Extrait du document:
=====

EN DEUX MOTS : Remake US d’un grand classique français – Le Bureau des Légendes – cette nouvelle production d’espionnage chapeauté par Showtime, distribué par Paramount+ et enfin Canal+ chez nous (comme son prédécesseur) est visionnable en France (enfin) quelques mois après sa sortie. THE AGENCY, c’est un cadeau de Noël pendant l’été qui reprend la plupart des intrigues d’une première saison sortie il y a maintenant 10 ans.
Achevé depuis 5, son créateur et scénariste Éric Rochant a finalement laissé la place à deux scénaristes expérimentés : John-Henry & Jez Butterworth. (le second venant de co-écrire la première saison de MobLand). Deux Britanniques qui placent l’action de ce remake américain à Londres. En grande partie.
Martian, un agent de la CIA, de retour à la base de Londres, peine à laisser sa dernière couverture derrière lui. Quand la femme qu’il a aimé refait surface, la romance renaît. Une relation contre les règles, qui met sa carrière et sa véritable identité en danger. Partagé entre le cœur et la raison, il se retrouve propulsé dans un jeu dangereux, sur fond d’intrigues internationales et d’espionnage.
Le Malotru de Matthieu Kassovitz laisse ainsi la place à l’insondable Martian sous les traits d’un Michael Fassbender très à l’aise dans son rôle d’espion. En effet, après avoir été le « Killer » de Fincher ou un autre espion dans The Insider de Soderbergh, l’acteur de 48 ans déploie toute l’ambiguïté de son jeu millimétré pour dévoiler avec réalisme le retour difficile de cet espion dans la vie « réelle ».
Une dynamique passionnante et intense ou l’acteur donnera notamment la réplique à la très sexy Jodie Turner-Smith, le mesuré Jeffrey Wright ou encore Richard Gere. (de retour à l’écran après quelques années d’absence). À n’en pas douter, The Agency re-décortique le monde des espions avec pragmatisme et élégance. Mais, de but en blanc, ce remake sophistiqué et plus musclé s’éloigne du réalisme de la série française pour un résultat plus clinique et moins marquant. Demeure un exercice de style maîtrisé déjà renouvelé pour une seconde aventure.

De la DGSE à la CIA, en terre anglaise. Cherchez l'(es) erreur(s).
Dans un environnement géopolitique en perpétuelle évolution, même si certaines rancœurs ont la vie dure, The Agency se réapproprie les conflits actuels pour en faire sa nouvelle toile de fond. En l’occurrence la guerre en Ukraine. Et donc plus largement les États-Unis vs la Russie. Une nouvelle guerre froide qui colle parfaitement à l’esthétisme austère de cette série américaine so british. Comme le démontre la mise en scène de Joe Wright qui réalise les deux premiers épisodes.

=====

Données recueillies:
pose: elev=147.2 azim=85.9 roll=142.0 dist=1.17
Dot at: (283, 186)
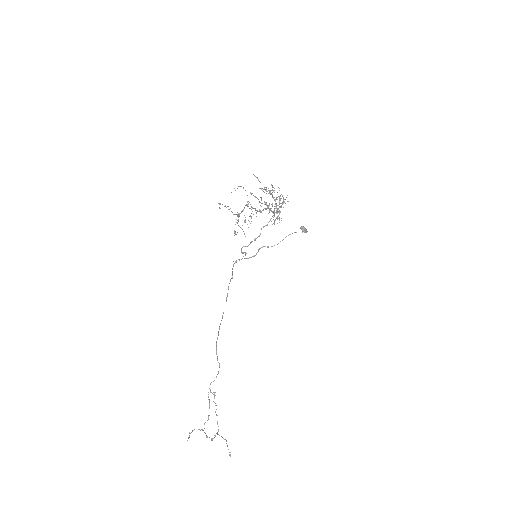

=====

Travail à réaliser:
Répondez aux questions suivantes d'après l'extrait sur la série The Agency :
(a) Quels scénaristes ont pris la relève d'Éric Rochant ?
(b) Quel acteur incarne Martian ?
(c) Qui réalise les deux premiers épisodes ?
Les données ci-dessus n'ont aucun rapport avec l'extrait.

Résultat obtenu:
(a) John-Henry et Jez Butterworth.
(b) Michael Fassbender.
(c) Joe Wright.